[Data extracted from a collection]
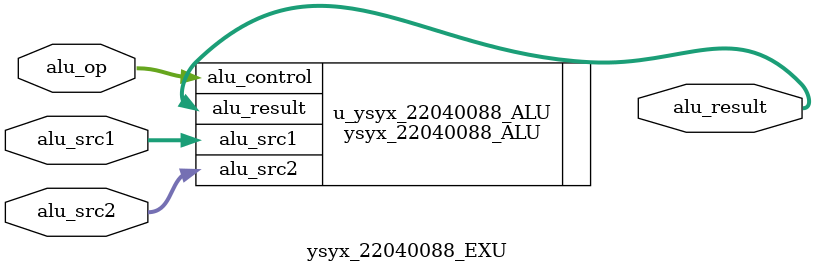
<source format=v>
module ysyx_22040088_EXU(
    // input       clk,
    // input       rst,
    // 控制信号
    input [11:0] alu_op,

    // 源操作数
    input [63:0] alu_src1,
    input [63:0] alu_src2,
    
    output [63:0] alu_result
);

ysyx_22040088_ALU u_ysyx_22040088_ALU(
    .alu_control (alu_op ),
    .alu_src1    (alu_src1    ),
    .alu_src2    (alu_src2    ),
    .alu_result  (alu_result  )
);


endmodule

</source>
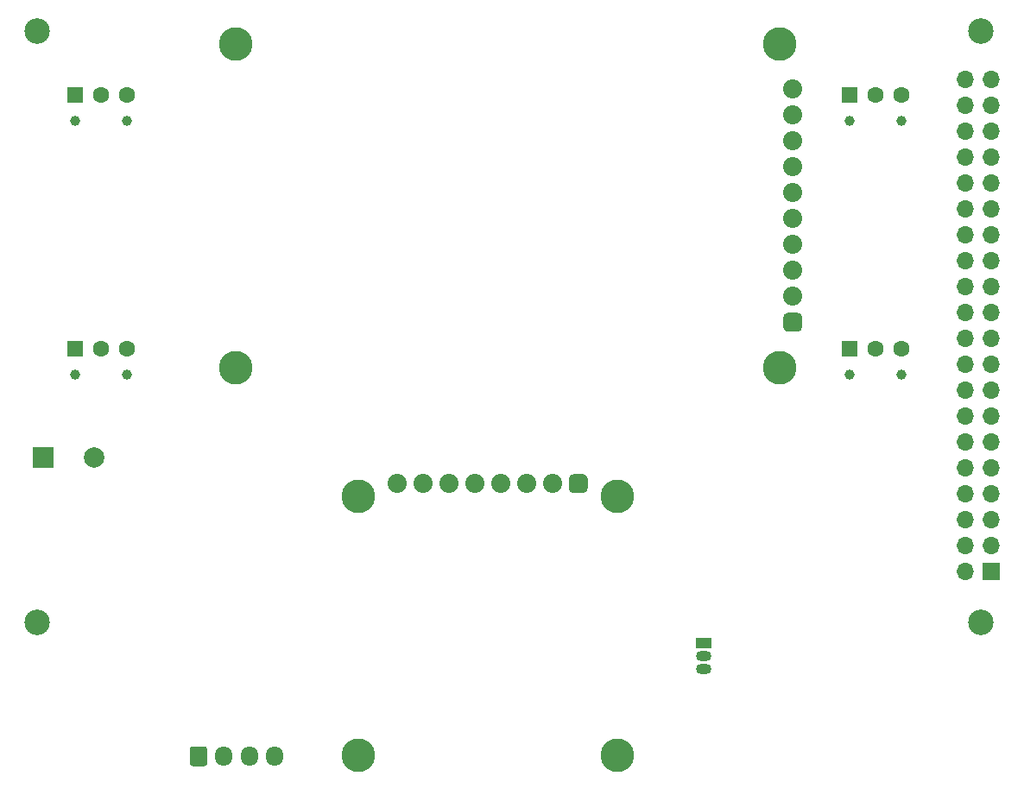
<source format=gbs>
%TF.GenerationSoftware,KiCad,Pcbnew,5.99.0+really5.1.12+dfsg1-1*%
%TF.CreationDate,2022-01-12T10:46:10+01:00*%
%TF.ProjectId,ba-imu,62612d69-6d75-42e6-9b69-6361645f7063,v01*%
%TF.SameCoordinates,Original*%
%TF.FileFunction,Soldermask,Bot*%
%TF.FilePolarity,Negative*%
%FSLAX46Y46*%
G04 Gerber Fmt 4.6, Leading zero omitted, Abs format (unit mm)*
G04 Created by KiCad (PCBNEW 5.99.0+really5.1.12+dfsg1-1) date 2022-01-12 10:46:10*
%MOMM*%
%LPD*%
G01*
G04 APERTURE LIST*
%ADD10R,1.500000X1.050000*%
%ADD11O,1.500000X1.050000*%
%ADD12C,2.000000*%
%ADD13R,2.000000X2.000000*%
%ADD14C,3.300000*%
%ADD15C,1.870000*%
%ADD16C,2.500000*%
%ADD17C,1.000000*%
%ADD18R,1.600000X1.600000*%
%ADD19C,1.600000*%
%ADD20O,1.700000X1.950000*%
%ADD21O,1.700000X1.700000*%
%ADD22R,1.700000X1.700000*%
G04 APERTURE END LIST*
D10*
X169143680Y-113766600D03*
D11*
X169143680Y-116306600D03*
X169143680Y-115036600D03*
D12*
X109343200Y-95554800D03*
D13*
X104343200Y-95554800D03*
D14*
X160619440Y-124777500D03*
X135219440Y-124777500D03*
X135219440Y-99377500D03*
X160619440Y-99377500D03*
D15*
X139029440Y-98107500D03*
X141569440Y-98107500D03*
X144109440Y-98107500D03*
X146649440Y-98107500D03*
X149189440Y-98107500D03*
X151729440Y-98107500D03*
X154269440Y-98107500D03*
G36*
G01*
X157744440Y-97640000D02*
X157744440Y-98575000D01*
G75*
G02*
X157276940Y-99042500I-467500J0D01*
G01*
X156341940Y-99042500D01*
G75*
G02*
X155874440Y-98575000I0J467500D01*
G01*
X155874440Y-97640000D01*
G75*
G02*
X156341940Y-97172500I467500J0D01*
G01*
X157276940Y-97172500D01*
G75*
G02*
X157744440Y-97640000I0J-467500D01*
G01*
G37*
D16*
X196250000Y-53750000D03*
X196250000Y-111750000D03*
X103750000Y-111750000D03*
X103750000Y-53750000D03*
D17*
X112585500Y-87376000D03*
X107505500Y-87376000D03*
D18*
X107505500Y-84836000D03*
D19*
X110045500Y-84836000D03*
X112585500Y-84836000D03*
X188468000Y-60000000D03*
X185928000Y-60000000D03*
D18*
X183388000Y-60000000D03*
D17*
X183388000Y-62540000D03*
X188468000Y-62540000D03*
D19*
X112585500Y-60000000D03*
X110045500Y-60000000D03*
D18*
X107505500Y-60000000D03*
D17*
X107505500Y-62540000D03*
X112585500Y-62540000D03*
X188468000Y-87376000D03*
X183388000Y-87376000D03*
D18*
X183388000Y-84836000D03*
D19*
X185928000Y-84836000D03*
X188468000Y-84836000D03*
D20*
X127070500Y-124841000D03*
X124570500Y-124841000D03*
X122070500Y-124841000D03*
G36*
G01*
X118720500Y-125566000D02*
X118720500Y-124116000D01*
G75*
G02*
X118970500Y-123866000I250000J0D01*
G01*
X120170500Y-123866000D01*
G75*
G02*
X120420500Y-124116000I0J-250000D01*
G01*
X120420500Y-125566000D01*
G75*
G02*
X120170500Y-125816000I-250000J0D01*
G01*
X118970500Y-125816000D01*
G75*
G02*
X118720500Y-125566000I0J250000D01*
G01*
G37*
D14*
X123218100Y-54973220D03*
X123218100Y-86723220D03*
X176558100Y-54973220D03*
X176558100Y-86723220D03*
D15*
X177838100Y-59418220D03*
X177838100Y-61958220D03*
X177838100Y-64498220D03*
X177838100Y-67038220D03*
X177838100Y-69578220D03*
X177838100Y-72118220D03*
X177838100Y-74658220D03*
X177838100Y-77198220D03*
X177838100Y-79738220D03*
G36*
G01*
X178305600Y-83213220D02*
X177370600Y-83213220D01*
G75*
G02*
X176903100Y-82745720I0J467500D01*
G01*
X176903100Y-81810720D01*
G75*
G02*
X177370600Y-81343220I467500J0D01*
G01*
X178305600Y-81343220D01*
G75*
G02*
X178773100Y-81810720I0J-467500D01*
G01*
X178773100Y-82745720D01*
G75*
G02*
X178305600Y-83213220I-467500J0D01*
G01*
G37*
D21*
X194730000Y-58470000D03*
X197270000Y-58470000D03*
X194730000Y-61010000D03*
X197270000Y-61010000D03*
X194730000Y-63550000D03*
X197270000Y-63550000D03*
X194730000Y-66090000D03*
X197270000Y-66090000D03*
X194730000Y-68630000D03*
X197270000Y-68630000D03*
X194730000Y-71170000D03*
X197270000Y-71170000D03*
X194730000Y-73710000D03*
X197270000Y-73710000D03*
X194730000Y-76250000D03*
X197270000Y-76250000D03*
X194730000Y-78790000D03*
X197270000Y-78790000D03*
X194730000Y-81330000D03*
X197270000Y-81330000D03*
X194730000Y-83870000D03*
X197270000Y-83870000D03*
X194730000Y-86410000D03*
X197270000Y-86410000D03*
X194730000Y-88950000D03*
X197270000Y-88950000D03*
X194730000Y-91490000D03*
X197270000Y-91490000D03*
X194730000Y-94030000D03*
X197270000Y-94030000D03*
X194730000Y-96570000D03*
X197270000Y-96570000D03*
X194730000Y-99110000D03*
X197270000Y-99110000D03*
X194730000Y-101650000D03*
X197270000Y-101650000D03*
X194730000Y-104190000D03*
X197270000Y-104190000D03*
X194730000Y-106730000D03*
D22*
X197270000Y-106730000D03*
M02*

</source>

● **The task**:
Could the lines from the first entry through the line that contains "X112585500Y-84836000D03*" be copied exactly, with all pictures left out?

● **Result of this task**:
<source format=v>
module ysyx_22040088_EXU(
    // input       clk,
    // input       rst,
    // 控制信号
    input [11:0] alu_op,

    // 源操作数
    input [63:0] alu_src1,
    input [63:0] alu_src2,
    
    output [63:0] alu_result
);

ysyx_22040088_ALU u_ysyx_22040088_ALU(
    .alu_control (alu_op ),
    .alu_src1    (alu_src1    ),
    .alu_src2    (alu_src2    ),
    .alu_result  (alu_result  )
);


endmodule

</source>
<source format=gbs>
%TF.GenerationSoftware,KiCad,Pcbnew,5.99.0+really5.1.12+dfsg1-1*%
%TF.CreationDate,2022-01-12T10:46:10+01:00*%
%TF.ProjectId,ba-imu,62612d69-6d75-42e6-9b69-6361645f7063,v01*%
%TF.SameCoordinates,Original*%
%TF.FileFunction,Soldermask,Bot*%
%TF.FilePolarity,Negative*%
%FSLAX46Y46*%
G04 Gerber Fmt 4.6, Leading zero omitted, Abs format (unit mm)*
G04 Created by KiCad (PCBNEW 5.99.0+really5.1.12+dfsg1-1) date 2022-01-12 10:46:10*
%MOMM*%
%LPD*%
G01*
G04 APERTURE LIST*
%ADD10R,1.500000X1.050000*%
%ADD11O,1.500000X1.050000*%
%ADD12C,2.000000*%
%ADD13R,2.000000X2.000000*%
%ADD14C,3.300000*%
%ADD15C,1.870000*%
%ADD16C,2.500000*%
%ADD17C,1.000000*%
%ADD18R,1.600000X1.600000*%
%ADD19C,1.600000*%
%ADD20O,1.700000X1.950000*%
%ADD21O,1.700000X1.700000*%
%ADD22R,1.700000X1.700000*%
G04 APERTURE END LIST*
D10*
X169143680Y-113766600D03*
D11*
X169143680Y-116306600D03*
X169143680Y-115036600D03*
D12*
X109343200Y-95554800D03*
D13*
X104343200Y-95554800D03*
D14*
X160619440Y-124777500D03*
X135219440Y-124777500D03*
X135219440Y-99377500D03*
X160619440Y-99377500D03*
D15*
X139029440Y-98107500D03*
X141569440Y-98107500D03*
X144109440Y-98107500D03*
X146649440Y-98107500D03*
X149189440Y-98107500D03*
X151729440Y-98107500D03*
X154269440Y-98107500D03*
G36*
G01*
X157744440Y-97640000D02*
X157744440Y-98575000D01*
G75*
G02*
X157276940Y-99042500I-467500J0D01*
G01*
X156341940Y-99042500D01*
G75*
G02*
X155874440Y-98575000I0J467500D01*
G01*
X155874440Y-97640000D01*
G75*
G02*
X156341940Y-97172500I467500J0D01*
G01*
X157276940Y-97172500D01*
G75*
G02*
X157744440Y-97640000I0J-467500D01*
G01*
G37*
D16*
X196250000Y-53750000D03*
X196250000Y-111750000D03*
X103750000Y-111750000D03*
X103750000Y-53750000D03*
D17*
X112585500Y-87376000D03*
X107505500Y-87376000D03*
D18*
X107505500Y-84836000D03*
D19*
X110045500Y-84836000D03*
X112585500Y-84836000D03*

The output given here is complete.